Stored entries

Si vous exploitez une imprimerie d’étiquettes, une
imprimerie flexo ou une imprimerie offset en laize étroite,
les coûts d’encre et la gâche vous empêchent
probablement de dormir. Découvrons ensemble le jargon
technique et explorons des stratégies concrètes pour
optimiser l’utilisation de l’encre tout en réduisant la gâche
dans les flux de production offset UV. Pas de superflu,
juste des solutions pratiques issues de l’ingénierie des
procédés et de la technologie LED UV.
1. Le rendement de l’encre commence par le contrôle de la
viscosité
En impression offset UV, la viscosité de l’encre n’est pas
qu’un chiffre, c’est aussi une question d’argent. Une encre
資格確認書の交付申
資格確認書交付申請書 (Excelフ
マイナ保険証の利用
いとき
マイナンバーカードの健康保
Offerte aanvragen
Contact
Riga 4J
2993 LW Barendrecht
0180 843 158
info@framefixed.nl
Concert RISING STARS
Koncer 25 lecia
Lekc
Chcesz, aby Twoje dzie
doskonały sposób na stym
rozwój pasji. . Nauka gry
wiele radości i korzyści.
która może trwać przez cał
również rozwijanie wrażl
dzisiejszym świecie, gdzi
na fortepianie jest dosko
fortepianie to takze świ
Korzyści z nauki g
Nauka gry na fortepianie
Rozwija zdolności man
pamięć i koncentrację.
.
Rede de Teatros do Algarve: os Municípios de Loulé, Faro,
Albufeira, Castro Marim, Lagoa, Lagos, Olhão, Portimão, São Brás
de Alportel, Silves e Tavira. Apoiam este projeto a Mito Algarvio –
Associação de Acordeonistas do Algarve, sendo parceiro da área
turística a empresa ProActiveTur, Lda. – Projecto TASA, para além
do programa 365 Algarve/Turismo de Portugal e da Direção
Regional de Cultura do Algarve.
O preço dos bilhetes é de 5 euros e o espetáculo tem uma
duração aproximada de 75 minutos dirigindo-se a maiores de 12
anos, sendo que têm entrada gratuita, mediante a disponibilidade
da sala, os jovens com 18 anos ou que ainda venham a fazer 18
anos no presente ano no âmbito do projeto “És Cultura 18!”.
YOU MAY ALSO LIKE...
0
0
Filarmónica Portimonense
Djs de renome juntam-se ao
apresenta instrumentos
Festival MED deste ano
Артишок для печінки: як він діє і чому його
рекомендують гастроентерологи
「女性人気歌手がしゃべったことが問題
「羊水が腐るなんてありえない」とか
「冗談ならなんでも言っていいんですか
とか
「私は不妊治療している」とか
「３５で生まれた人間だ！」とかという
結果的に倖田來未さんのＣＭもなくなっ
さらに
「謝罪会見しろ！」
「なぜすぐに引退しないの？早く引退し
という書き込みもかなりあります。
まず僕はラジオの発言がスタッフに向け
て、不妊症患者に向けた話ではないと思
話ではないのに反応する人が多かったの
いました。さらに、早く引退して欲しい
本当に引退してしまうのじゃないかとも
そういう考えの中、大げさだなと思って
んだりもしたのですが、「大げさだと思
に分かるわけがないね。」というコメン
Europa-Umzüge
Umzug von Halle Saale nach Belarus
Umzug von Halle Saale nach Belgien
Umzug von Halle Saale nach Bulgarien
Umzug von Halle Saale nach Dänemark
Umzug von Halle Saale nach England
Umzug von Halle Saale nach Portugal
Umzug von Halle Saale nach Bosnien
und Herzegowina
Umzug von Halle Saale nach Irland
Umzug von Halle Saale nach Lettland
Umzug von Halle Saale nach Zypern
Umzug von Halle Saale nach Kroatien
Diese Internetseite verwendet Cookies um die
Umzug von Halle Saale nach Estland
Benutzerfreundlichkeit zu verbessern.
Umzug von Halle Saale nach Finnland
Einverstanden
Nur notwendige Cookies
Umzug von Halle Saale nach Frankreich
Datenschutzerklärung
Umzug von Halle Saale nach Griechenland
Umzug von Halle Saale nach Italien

About this task:
Please return every line from the first one in the records above down to the line containing "technique et explorons", including both, exactly as written and nothing more.

Expected answer:
Si vous exploitez une imprimerie d’étiquettes, une
imprimerie flexo ou une imprimerie offset en laize étroite,
les coûts d’encre et la gâche vous empêchent
probablement de dormir. Découvrons ensemble le jargon
technique et explorons des stratégies concrètes pour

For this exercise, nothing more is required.